### What needs to be done
Copy, exactly and without additions, every line in the records below from the one holding "97: (334, 100)" through the one holding "124: (46, 58)", both ends included.

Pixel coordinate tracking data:
____________________

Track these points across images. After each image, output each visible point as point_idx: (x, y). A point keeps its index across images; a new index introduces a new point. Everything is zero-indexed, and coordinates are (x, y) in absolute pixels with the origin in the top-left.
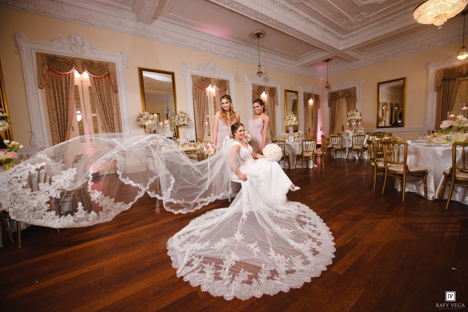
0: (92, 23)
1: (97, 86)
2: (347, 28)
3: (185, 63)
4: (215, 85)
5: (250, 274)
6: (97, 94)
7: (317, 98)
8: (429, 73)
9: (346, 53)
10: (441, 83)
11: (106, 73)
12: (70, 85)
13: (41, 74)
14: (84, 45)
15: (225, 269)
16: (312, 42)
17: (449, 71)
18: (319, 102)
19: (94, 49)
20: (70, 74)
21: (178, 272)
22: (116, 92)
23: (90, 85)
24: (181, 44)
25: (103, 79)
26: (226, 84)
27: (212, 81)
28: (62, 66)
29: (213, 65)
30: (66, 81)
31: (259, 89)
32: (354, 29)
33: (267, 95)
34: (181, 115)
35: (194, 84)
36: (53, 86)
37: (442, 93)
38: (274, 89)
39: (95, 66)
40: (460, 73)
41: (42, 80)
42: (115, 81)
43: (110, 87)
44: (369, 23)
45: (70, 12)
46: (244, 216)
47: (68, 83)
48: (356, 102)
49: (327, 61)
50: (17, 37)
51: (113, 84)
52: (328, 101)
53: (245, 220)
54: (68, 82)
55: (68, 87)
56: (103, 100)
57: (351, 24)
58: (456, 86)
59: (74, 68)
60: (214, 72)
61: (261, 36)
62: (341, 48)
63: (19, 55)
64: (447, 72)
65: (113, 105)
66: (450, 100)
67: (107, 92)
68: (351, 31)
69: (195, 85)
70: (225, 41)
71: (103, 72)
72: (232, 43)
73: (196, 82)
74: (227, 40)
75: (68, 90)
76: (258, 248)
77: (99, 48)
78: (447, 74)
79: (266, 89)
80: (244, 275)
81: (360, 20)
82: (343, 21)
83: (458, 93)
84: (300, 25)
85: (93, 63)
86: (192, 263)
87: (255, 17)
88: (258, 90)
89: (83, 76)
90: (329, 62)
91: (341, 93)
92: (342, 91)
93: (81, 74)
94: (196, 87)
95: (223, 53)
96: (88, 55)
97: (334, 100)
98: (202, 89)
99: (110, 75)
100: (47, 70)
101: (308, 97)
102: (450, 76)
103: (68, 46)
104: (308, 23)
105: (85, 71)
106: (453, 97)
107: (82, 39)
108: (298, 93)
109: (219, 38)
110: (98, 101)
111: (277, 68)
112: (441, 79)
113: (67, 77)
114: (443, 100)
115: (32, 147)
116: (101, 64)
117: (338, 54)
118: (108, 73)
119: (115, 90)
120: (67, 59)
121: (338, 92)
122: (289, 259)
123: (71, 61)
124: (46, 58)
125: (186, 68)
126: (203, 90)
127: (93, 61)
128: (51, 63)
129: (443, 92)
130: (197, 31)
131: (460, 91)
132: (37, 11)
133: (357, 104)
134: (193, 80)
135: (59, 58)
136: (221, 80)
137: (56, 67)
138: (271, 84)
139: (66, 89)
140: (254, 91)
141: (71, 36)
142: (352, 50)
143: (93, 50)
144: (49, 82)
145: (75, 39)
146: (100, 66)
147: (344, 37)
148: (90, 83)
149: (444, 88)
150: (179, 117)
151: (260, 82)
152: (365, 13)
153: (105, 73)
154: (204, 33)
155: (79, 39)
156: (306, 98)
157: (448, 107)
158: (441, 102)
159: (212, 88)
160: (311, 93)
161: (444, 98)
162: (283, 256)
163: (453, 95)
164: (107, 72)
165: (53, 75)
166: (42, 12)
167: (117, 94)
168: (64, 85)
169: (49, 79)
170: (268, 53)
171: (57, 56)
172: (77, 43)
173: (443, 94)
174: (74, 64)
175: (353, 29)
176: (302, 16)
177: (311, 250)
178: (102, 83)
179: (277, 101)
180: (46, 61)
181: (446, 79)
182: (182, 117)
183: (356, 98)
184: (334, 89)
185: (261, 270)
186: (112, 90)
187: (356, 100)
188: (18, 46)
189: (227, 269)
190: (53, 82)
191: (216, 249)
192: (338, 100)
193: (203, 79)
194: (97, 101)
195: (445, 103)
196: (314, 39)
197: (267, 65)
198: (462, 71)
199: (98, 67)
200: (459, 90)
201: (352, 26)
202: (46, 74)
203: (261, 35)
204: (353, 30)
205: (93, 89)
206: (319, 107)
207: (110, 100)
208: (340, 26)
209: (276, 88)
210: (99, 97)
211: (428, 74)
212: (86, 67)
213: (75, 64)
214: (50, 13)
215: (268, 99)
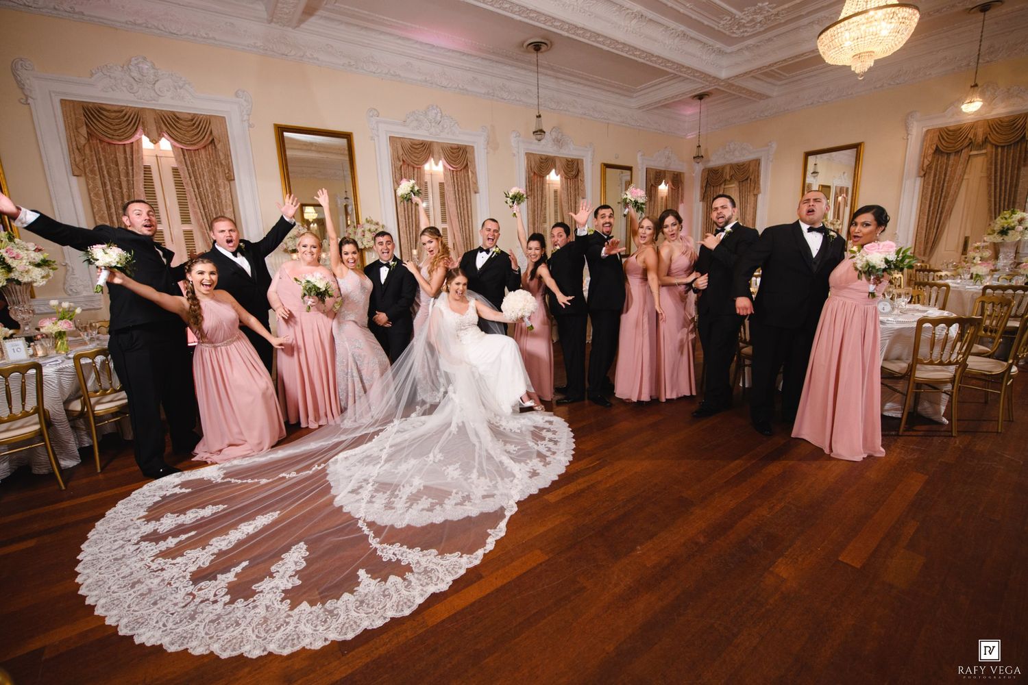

____________________

### Your response
97: (334, 100)
98: (202, 89)
99: (110, 75)
100: (47, 70)
101: (308, 97)
102: (450, 76)
103: (68, 46)
104: (308, 23)
105: (85, 71)
106: (453, 97)
107: (82, 39)
108: (298, 93)
109: (219, 38)
110: (98, 101)
111: (277, 68)
112: (441, 79)
113: (67, 77)
114: (443, 100)
115: (32, 147)
116: (101, 64)
117: (338, 54)
118: (108, 73)
119: (115, 90)
120: (67, 59)
121: (338, 92)
122: (289, 259)
123: (71, 61)
124: (46, 58)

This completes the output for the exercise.